Terug naar de uitgang wandelen we door dezelfde lange, lege, beige gangen, maar de sfeer is helemaal anders. Marie huppelt opgetogen naast me en in de auto vertelt ze spontaan verhalen over thuis. Dit bezoekje heeft haar duidelijk deugd gedaan.
Een week later zitten we opnieuw in de spelkamer. Marie is nu zichtbaar veel meer ontspannen.
‘Ik wil een tekening maken voor mijn mama’, zegt ze spontaan. En plots valt het mij op dat ze de ‘r’ foutloos kan uitspreken.

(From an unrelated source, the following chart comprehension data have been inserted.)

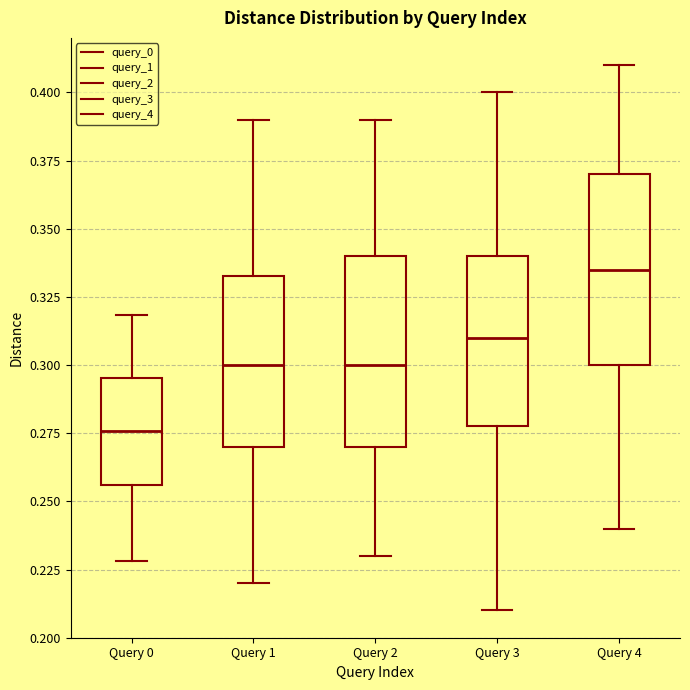

Reading left to right, transcribe this box plot: for each box, give where its median line is, the range the box spans, and where its two whiskers end, as read against the y-axis. The values are not printed on the chart, so give them approximately, as read against the axis.

Query 0: median 0.275, box 0.255 to 0.295, whiskers 0.230 to 0.320
Query 1: median 0.300, box 0.270 to 0.335, whiskers 0.220 to 0.390
Query 2: median 0.300, box 0.270 to 0.340, whiskers 0.230 to 0.390
Query 3: median 0.310, box 0.280 to 0.340, whiskers 0.210 to 0.400
Query 4: median 0.335, box 0.300 to 0.370, whiskers 0.240 to 0.410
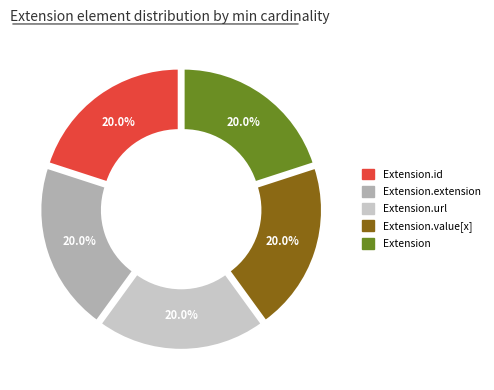

Count the number of slices in the pie.

5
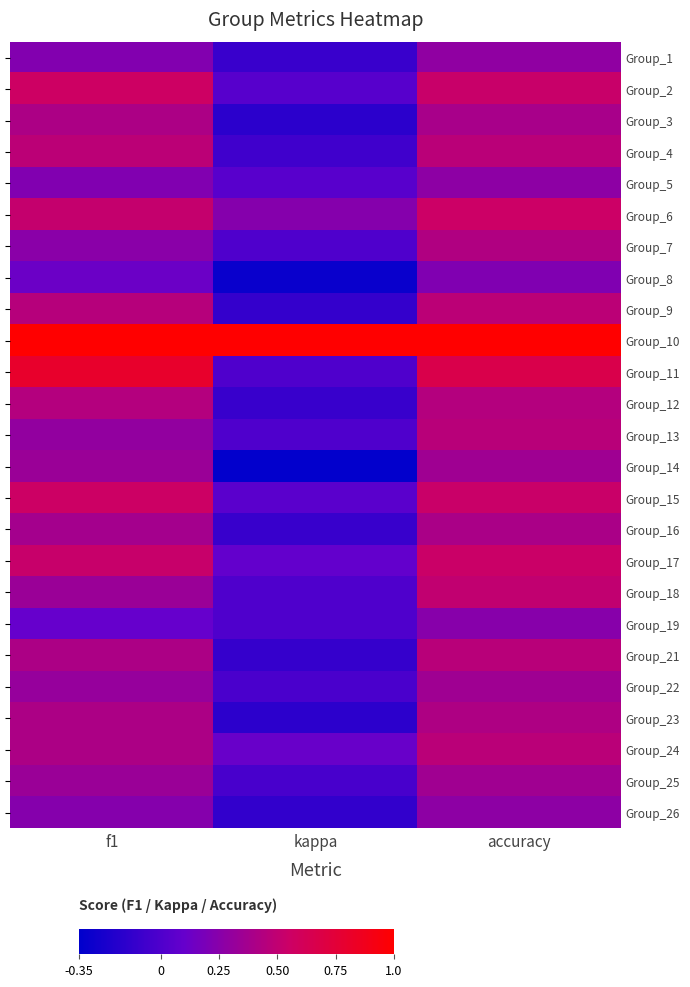

The Group_23 series shows 0.4 at accuracy. True or false?

True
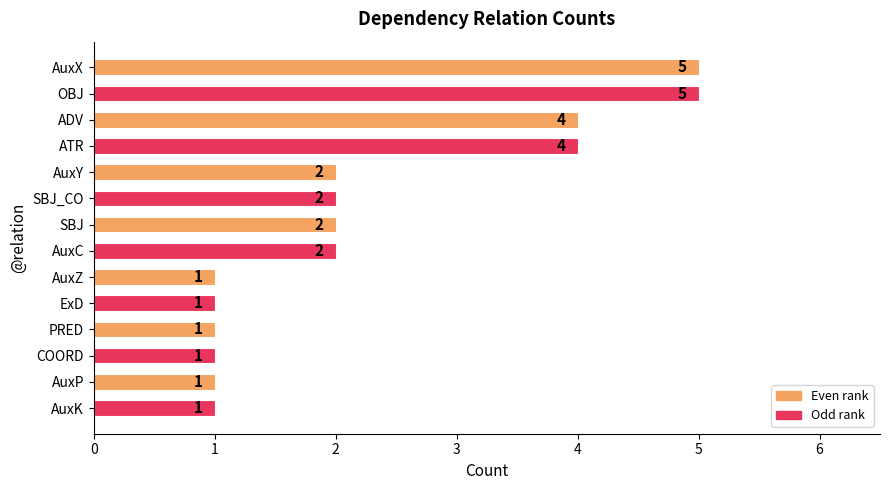

What is the smallest value displayed?

1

‘Oh Marie!’ zeg ik verheugd. ‘Je kunt de ‘r’ zeggen!’
‘Ja!’ beaamt ze opgetogen. ‘Ik heb mijn mama gezien!’
Beiden lachen we stralend, van opluchting en ontroering.
Marie en haar moeder zijn nog lang niet waar ze moeten zijn, maar dit moment is magisch. Een reddende engel ben ik niet. Ik kan als psycholoog vaak slechts iets kleins betekenen, maar soms is dat net groots genoeg.